En plein tumulte diplomatique entre Paris et Alger, une initiative parlementaire tente d’apaiser les tensions. Laurent Lhardit, député socialiste de Marseille, a pris la tête du groupe d’amitié France-Algérie à l’Assemblée nationale, dans un contexte où les relations bilatérales oscillent entre crispation et nécessité de dialogue. Avec 45 membres issus de différents courants politiques, ce groupe se veut un espace d’échanges, loin des discours tranchés qui dominent actuellement les débats publics.
Alors qu’Emmanuel Macron a récemment tenté de recadrer les positions de son gouvernement en appelant à un « dialogue respectueux », le ton reste tendu, notamment après les déclarations de Bruno Retailleau prônant un « rapport de force » avec Alger. Dans ce climat pesant, l’officialisation du groupe d’amitié, le 6 mars, résonne comme un contrepoids aux tensions. Parmi les figures engagées dans cette démarche, le député LFI des Bouches-du-Rhône, Sébastien Delogu, incarne cette volonté de dépasser les clivages partisans pour traiter de la relation franco-algérienne avec une vision constructive.
Le dossier algérien, qui occupe régulièrement le devant de la scène politique en France, a récemment été ravivé par plusieurs sujets sensibles, dont l’emprisonnement de l’écrivain Boualem Sansal et la gestion des Obligations de Quitter le Territoire Français (OQTF).

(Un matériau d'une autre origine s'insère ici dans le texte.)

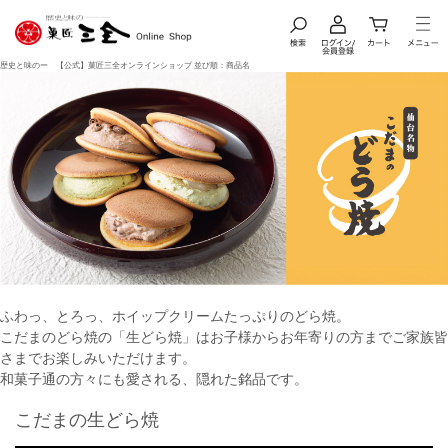
歴史と味のー 【公式】菓匠三全オンラインショップ 並び順：商品名
ふわっ、とろっ、ホイップクリームたっぷりのどら焼。
こだまのどら焼の「生どら焼」はお子様からお年寄りの方までご家族皆
さまでお楽しみいただけます。
和菓子通の方々にも愛される、隠れた銘品です。
こだまの生どら焼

Pour Laurent Lhardit, il est essentiel de ne pas réduire cette relation à une série de polémiques nationales. « Nous vivons un moment de tension avec l’emprisonnement de l’écrivain Boualem Sansal et la question des OQTF. Mais il faut prendre garde à ne pas ramener les relations France-Algérie à des combats de politiques intérieures avec le Premier ministre François Bayrou qui court après Bruno Retailleau, qui lui-même court après le Rassemblement National », a-t-il déclaré, insistant sur la nécessité d’un regard dépassionné sur ces questions.
Si le groupe d’amitié n’a pas pour mission de se substituer à la diplomatie officielle, il espère néanmoins jouer un rôle dans l’amélioration des relations entre les deux pays. Marseille, ville qui abrite une importante diaspora algérienne ainsi qu’une communauté pieds-noirs encore marquée par l’histoire, illustre parfaitement l’imbrication des destins des deux rives de la Méditerranée. « À Marseille, 300 000 personnes – des enfants ou petits-enfants d’Algériens, des pieds-noirs, etc. – ont un lien avec l’Algérie. Nous nous devons d’éclairer l’importance de cette relation à l’heure où chaque pays européen doit savoir sur quel allié il peut compter », souligne Lhardit, qui entend bien s’appuyer sur cette réalité sociologique pour impulser des actions concrètes.
L’agenda du groupe s’articule autour de plusieurs axes, avec en premier lieu la mémoire commune, enjeu sensible et central des relations franco-algériennes. Les cicatrices de la colonisation et de la guerre d’indépendance continuent de peser sur le dialogue entre les deux nations. Laurent Lhardit ambitionne donc de « poursuivre le travail de mémoire », dans la lignée des initiatives déjà entreprises pour apaiser les tensions mémorielles et favoriser un regard croisé sur l’Histoire.
Mais au-delà du passé, c’est aussi l’avenir des relations économiques qui préoccupe le groupe d’amitié. Les échanges commerciaux entre les deux pays, bien qu’intenses, restent freinés par des divergences politiques et administratives. La coopération maritime entre Marseille et les ports algériens figure parmi les priorités, avec la volonté de renforcer les connexions et les flux économiques transméditerranéens. « Renforcer nos échanges économiques via notamment les routes maritimes entre Marseille et les ports algériens » apparaît comme un levier stratégique pour dynamiser cette relation.
Pour lancer concrètement ses travaux, le groupe d’amitié France-Algérie a déjà sollicité une première audition avec l’ambassadeur de France en Algérie, Stéphane Romatet. Cette rencontre marquera le point de départ d’une série d’échanges visant à mieux comprendre les attentes de part et d’autre et à identifier les pistes de rapprochement possibles.
Reste à savoir si cette initiative parlementaire réussira à infléchir le climat tendu qui domine actuellement les relations franco-algériennes. Si le défi est de taille, le simple fait que des élus de divers horizons politiques s’engagent dans cette démarche montre que la volonté d’entretenir un dialogue constructif existe encore.